Here is how I used it at the time:
As I said in the note, I find the CPU use exaggerated, so I'm trying to export 3 vectors for each blob instead of one, the other 2 being coordinates on the image, in order to be able to use some condition so that when I satisfy a list of conditions of relative distances from each other. (like a triange, or a sqare with diagonals) I "lock" only on the blobs and only search in the vicinity of where they were the last frame. It's looking great, it's a lot better CPU wise, but now I'm trying to change the recursive flood with just a regular pass on a square surrounding the last position.

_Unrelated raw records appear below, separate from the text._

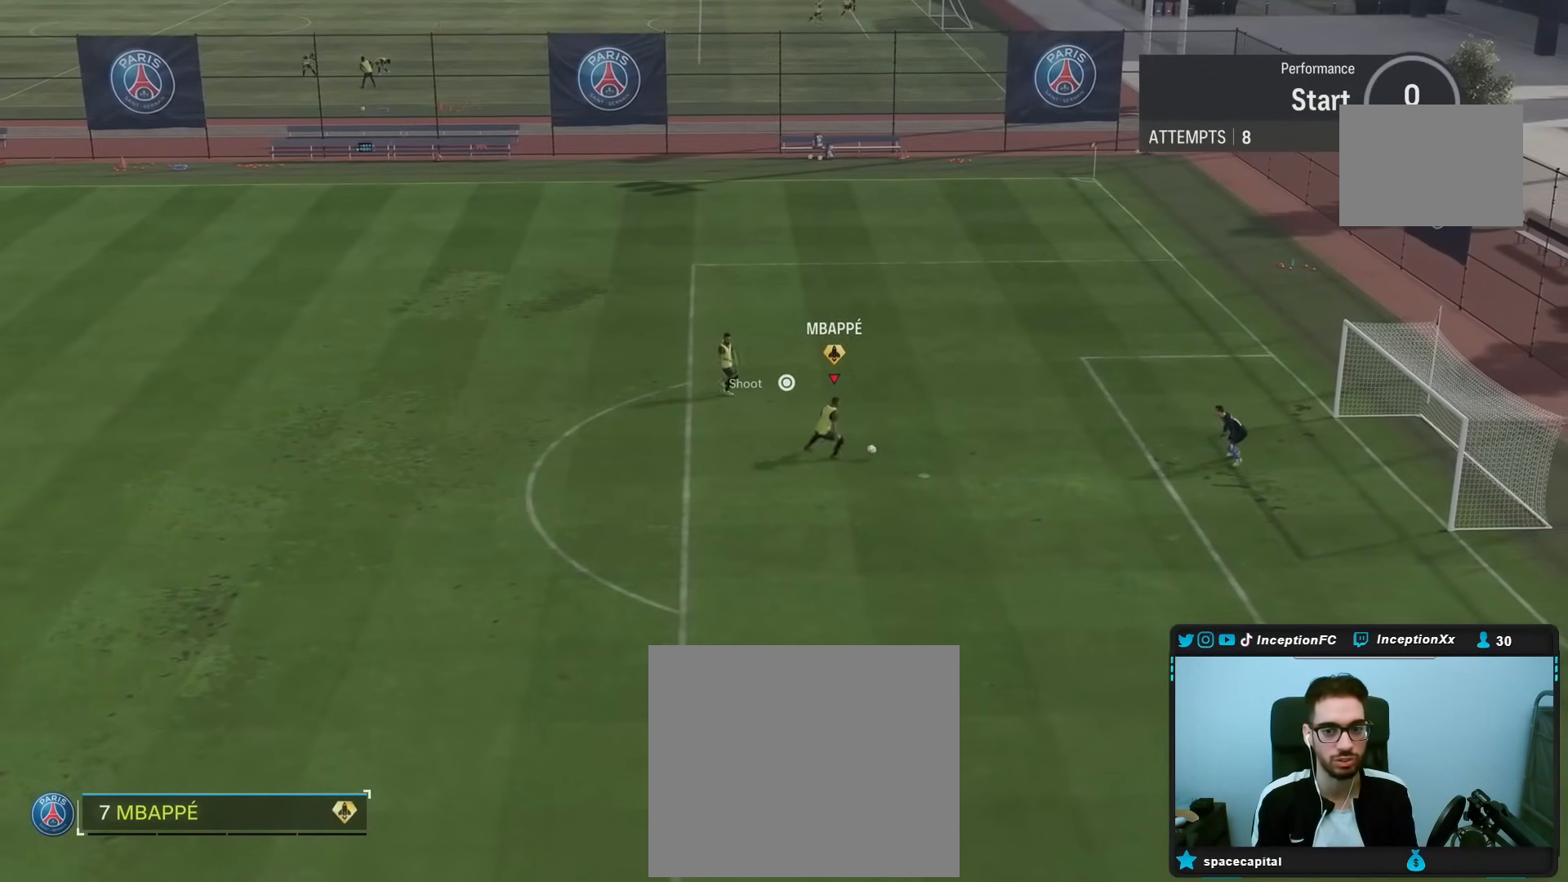
{"buttons": [], "left_stick": "up", "right_stick": "center", "events": [[33, "left_stick", "up"], [67, "CIRCLE", "down"], [133, "CIRCLE", "up"]]}
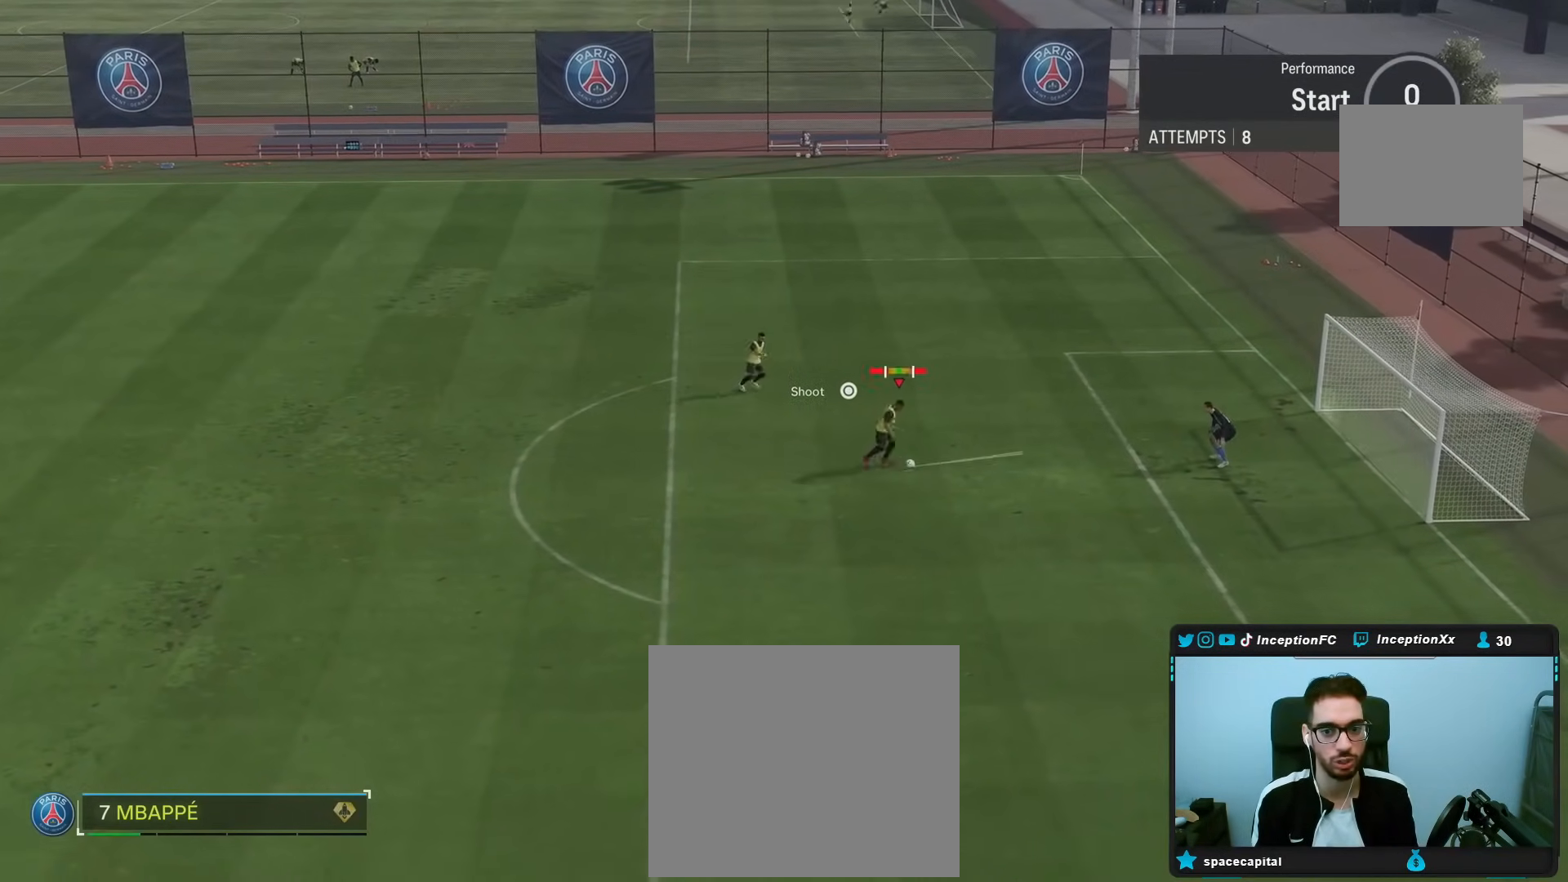
{"buttons": [], "left_stick": "center", "right_stick": "center", "events": [[150, "left_stick", "center"]]}
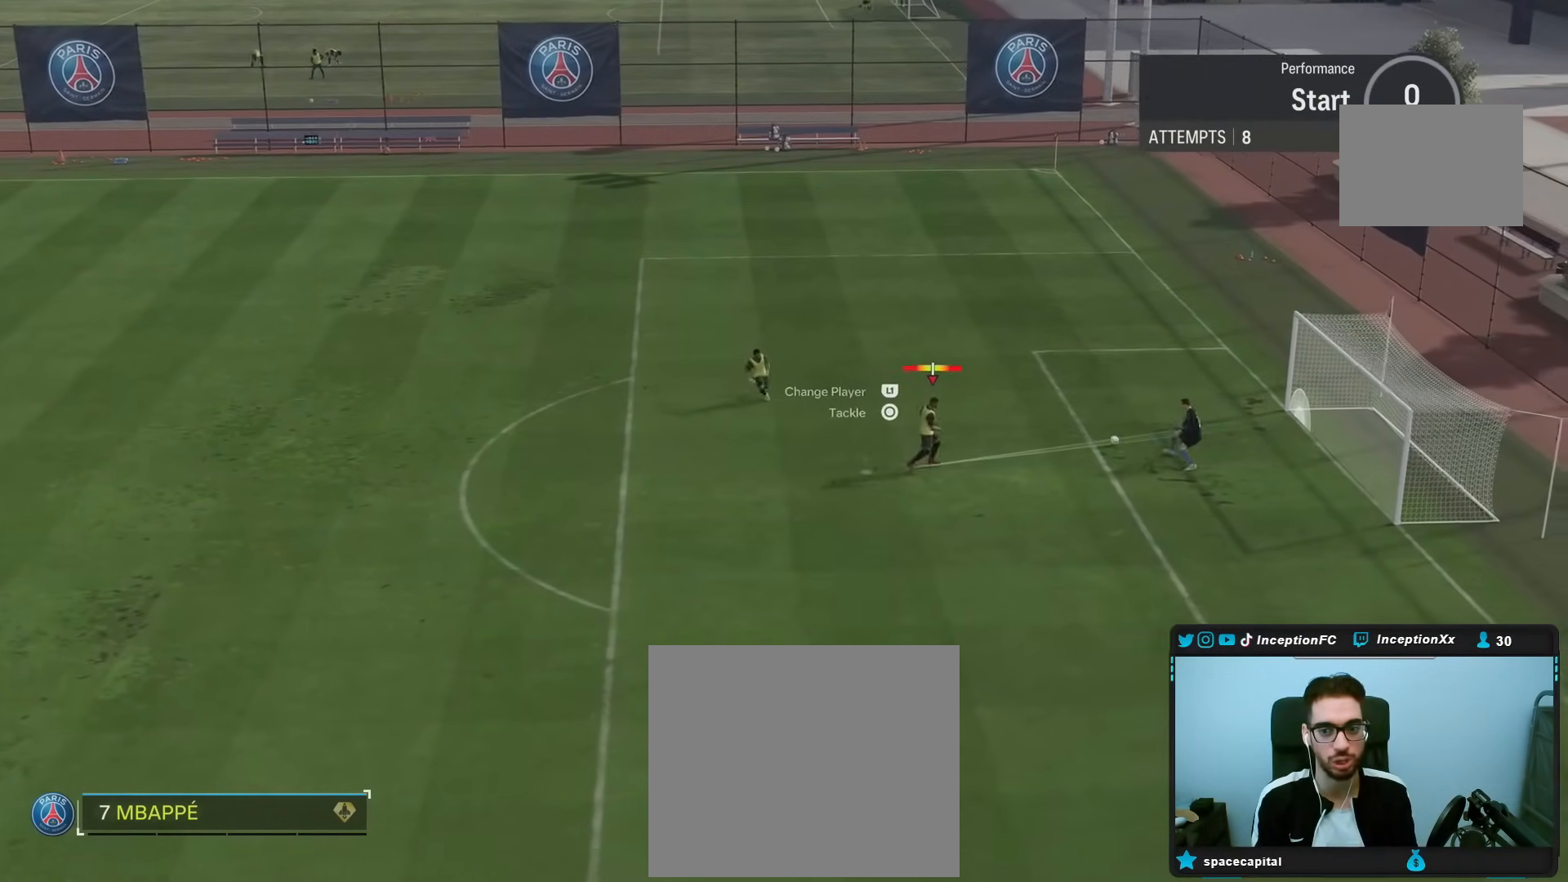
{"buttons": [], "left_stick": "center", "right_stick": "center", "events": []}
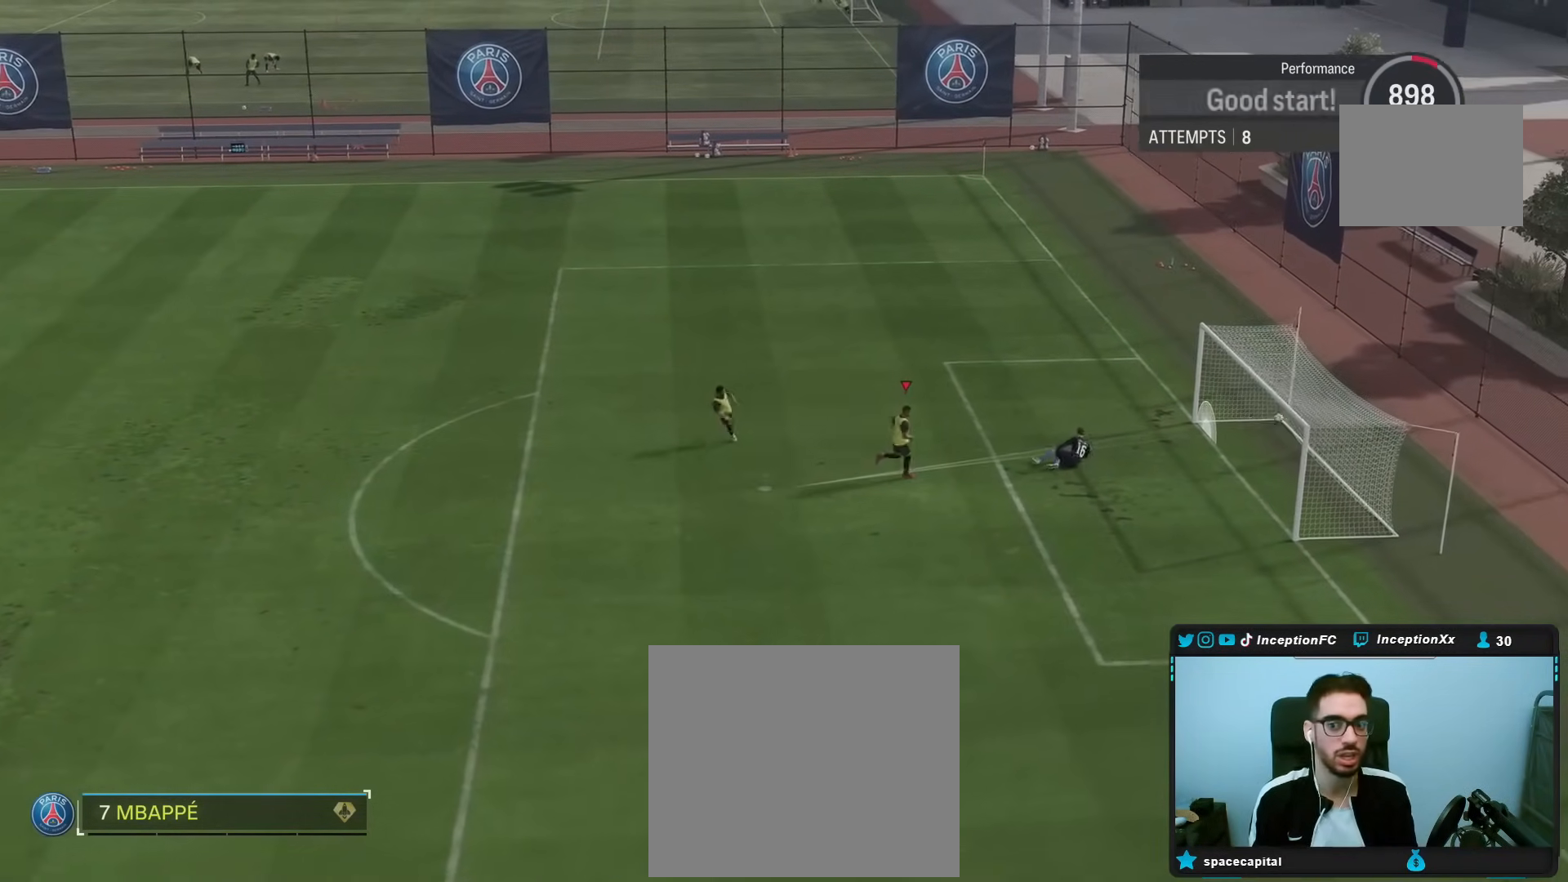
{"buttons": [], "left_stick": "center", "right_stick": "center", "events": []}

Also, if anyone knows some algorithms to eliminate a high-frequency shake from my measurements (but not averaging as not to introduce latency) I'm very interested. I remember reading something of the sort on an Oculus blob post, quite a while back.
edit: I initially worked on a version in LeapImageList so as to do directly the 2 images and return directly the 3d blobs, to avoid the 2 separate branches in blueprint, but while it worked I got often crashes (sometimes around the 60sec mark, sometimes later) relating to setLeapImage. Maybe I was doing something wrong but I basically kept the 2 pointers that you used and re-defined them at each call. If you want I can send the related files, but I eventually thought that maybe, someone would like the separate results by image...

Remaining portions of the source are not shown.